• Records from a dataset
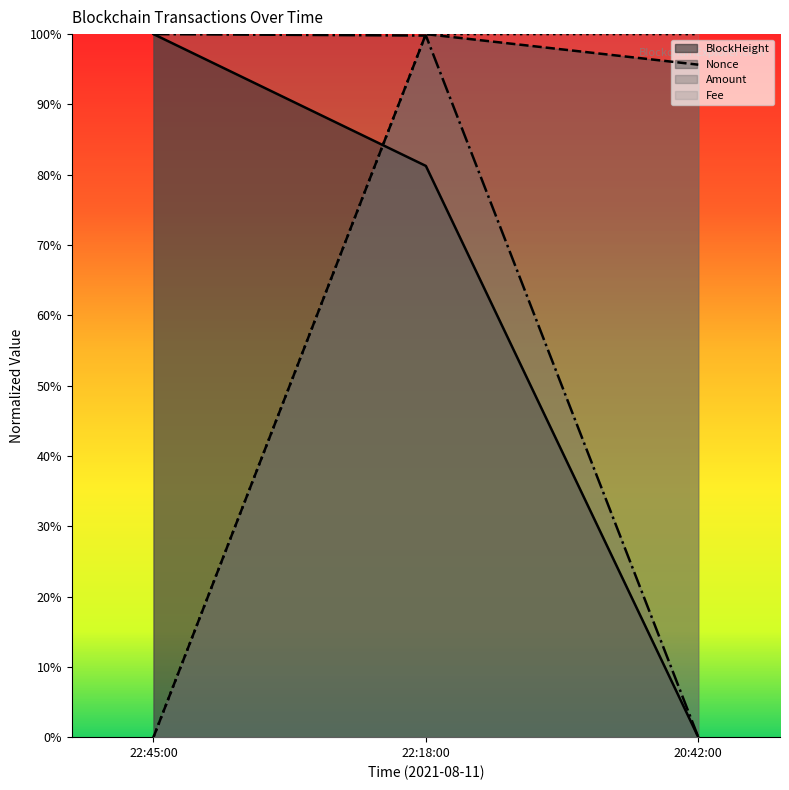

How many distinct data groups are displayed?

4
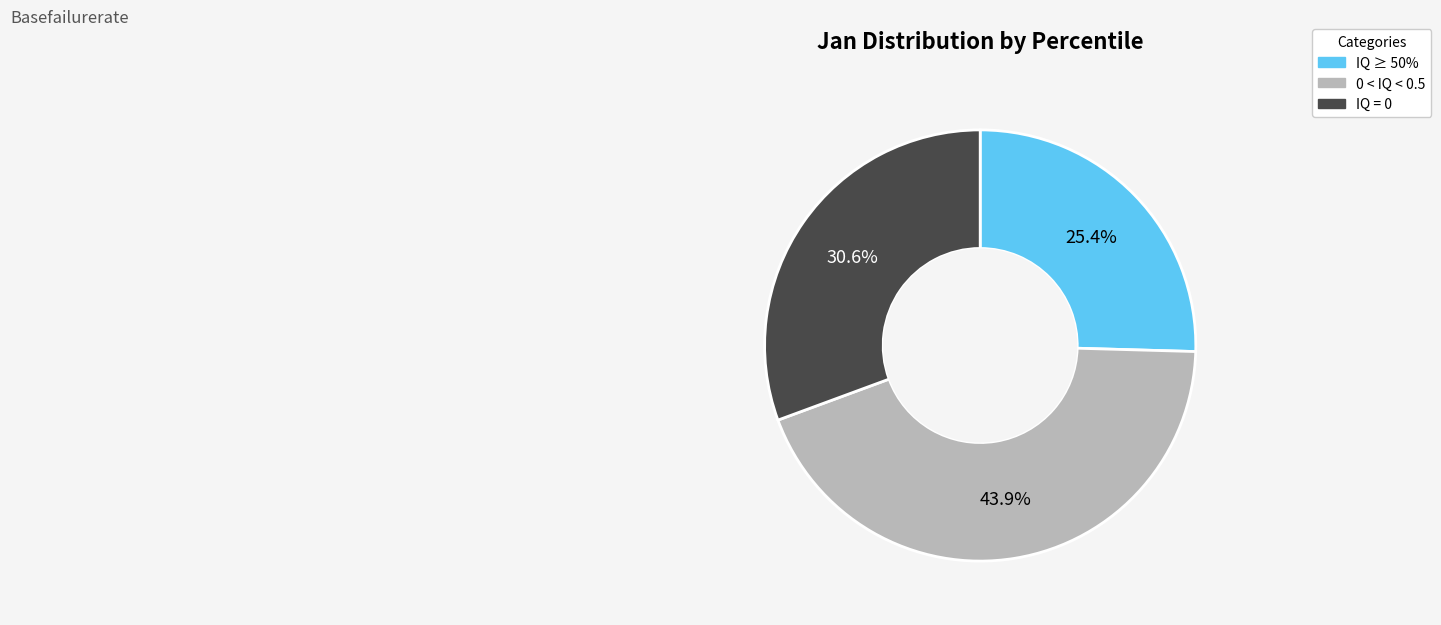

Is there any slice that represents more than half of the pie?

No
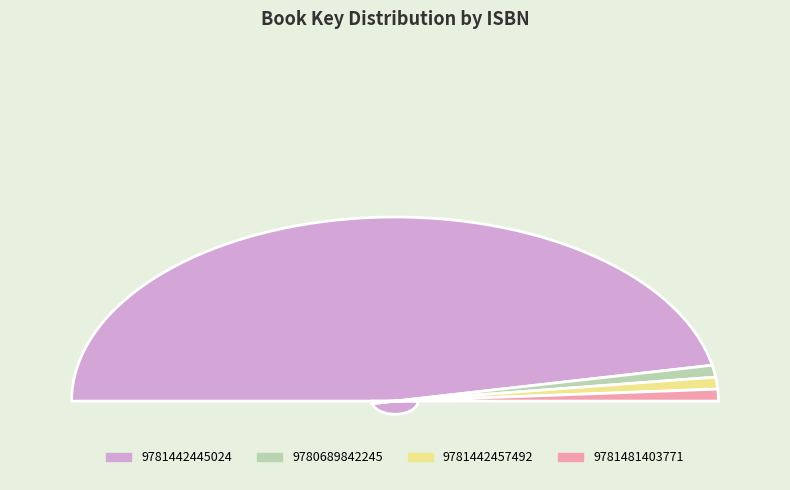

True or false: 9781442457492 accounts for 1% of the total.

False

• YOUR TASK
Can you print every line of the material above word for word, omitting the pictures?

• YOUR SOLUTION
How many distinct data groups are displayed?

4

Is there any slice that represents more than half of the pie?

No

True or false: 9781442457492 accounts for 1% of the total.

False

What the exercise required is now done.